What you need to do → Copy out each of the records below word for word, leaving out the pictures.

Recorded information →

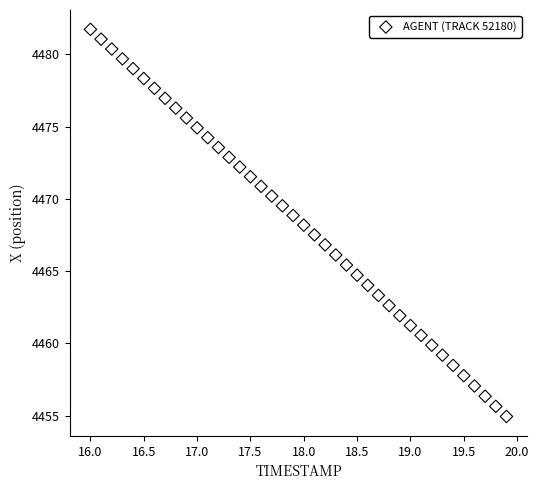

What is the range of Y values (max minus min)?

26.8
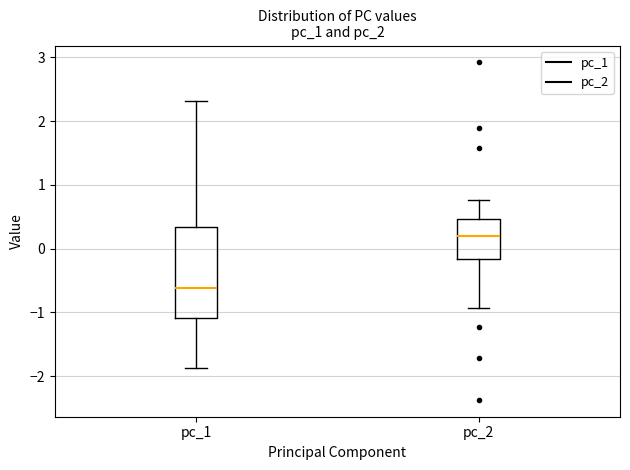

Where does the lower whisker of the box for pc_1 end on the y-axis? The values are not printed on the chart, so give them approximately, as read against the axis.

-1.9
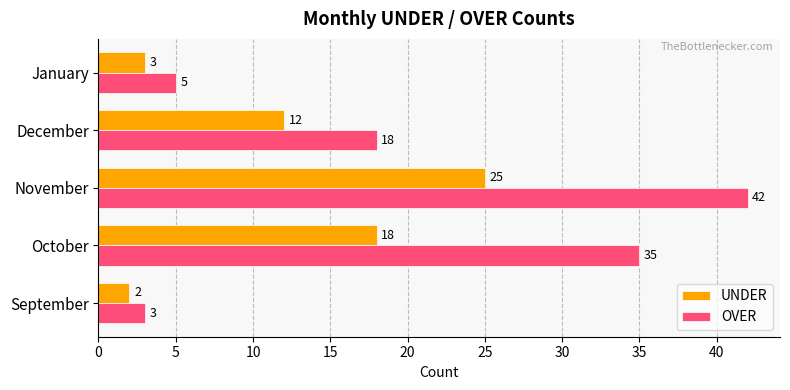

What are all the series names shown in the legend?

UNDER, OVER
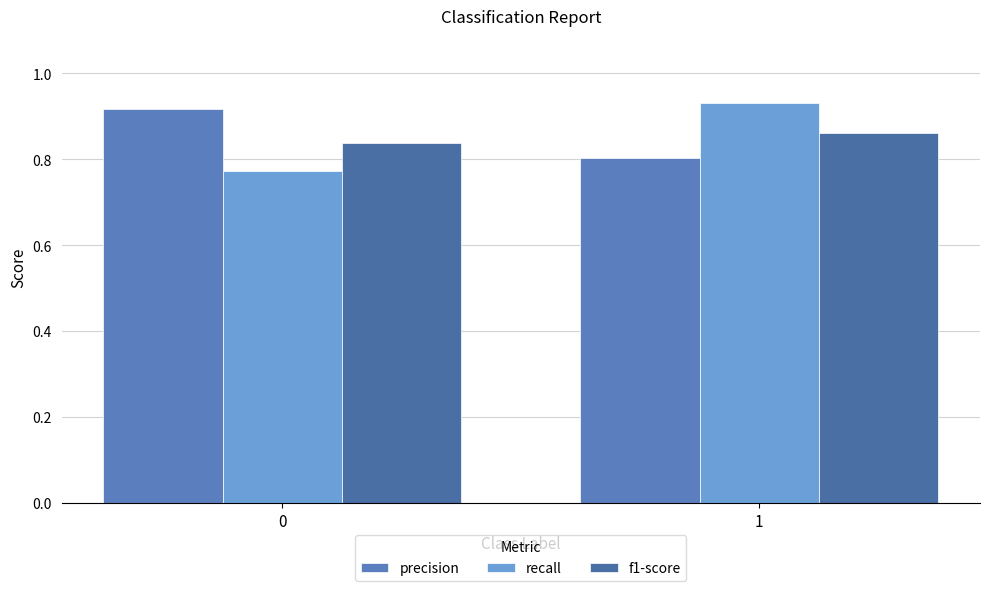

Count the number of data series in this chart.

3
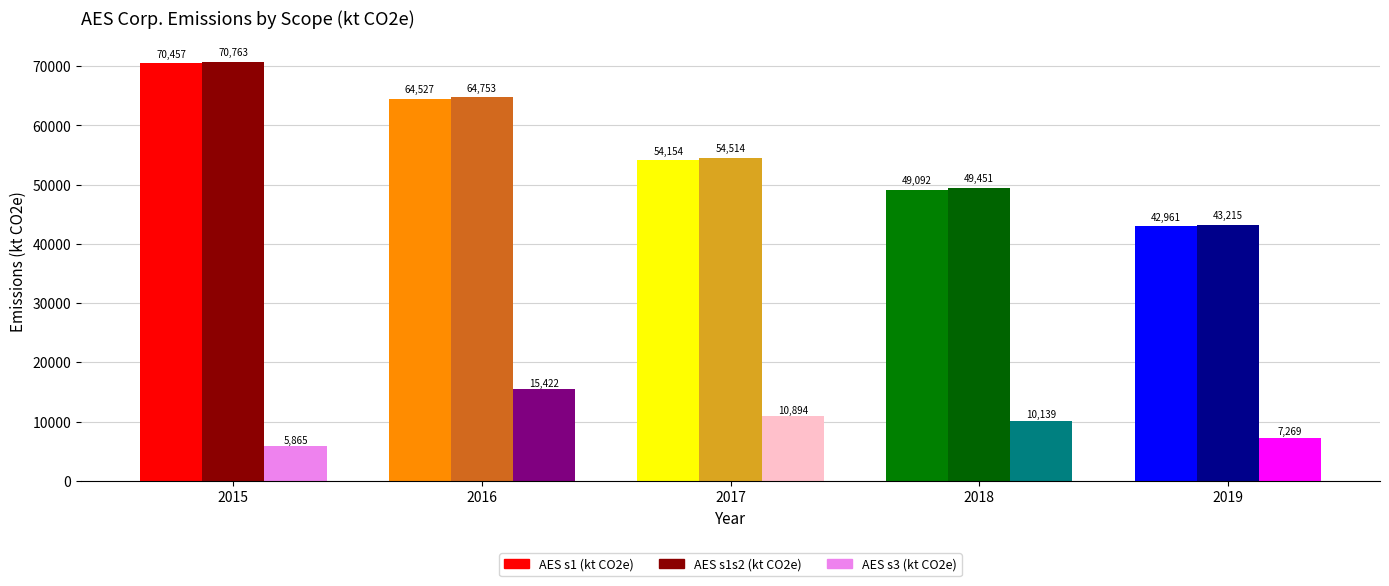

Reading left to right, list all the values displayed in this chart.

AES s1 (kt CO2e): 2015=70457.0	2016=64527.0	2017=54154.0	2018=49092.0	2019=42961.0
AES s1s2 (kt CO2e): 2015=70763.0	2016=64753.0	2017=54514.0	2018=49451.0	2019=43215.0
AES s3 (kt CO2e): 2015=5865.8	2016=15422.0	2017=10894.3	2018=10139.2	2019=7269.2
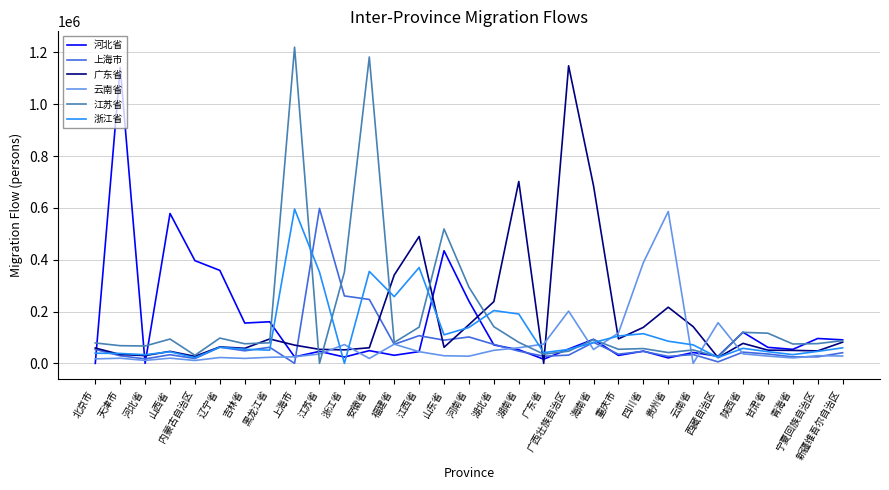

What is the spread (max minus min) of values at 江苏省?

597840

Answer to this exercise →
What is the range of Y values (max minus min)?

26.8

Where does the lower whisker of the box for pc_1 end on the y-axis? The values are not printed on the chart, so give them approximately, as read against the axis.

-1.9

What are all the series names shown in the legend?

UNDER, OVER

Count the number of data series in this chart.

3

Reading left to right, list all the values displayed in this chart.

AES s1 (kt CO2e): 2015=70457.0	2016=64527.0	2017=54154.0	2018=49092.0	2019=42961.0
AES s1s2 (kt CO2e): 2015=70763.0	2016=64753.0	2017=54514.0	2018=49451.0	2019=43215.0
AES s3 (kt CO2e): 2015=5865.8	2016=15422.0	2017=10894.3	2018=10139.2	2019=7269.2

What is the spread (max minus min) of values at 江苏省?

597840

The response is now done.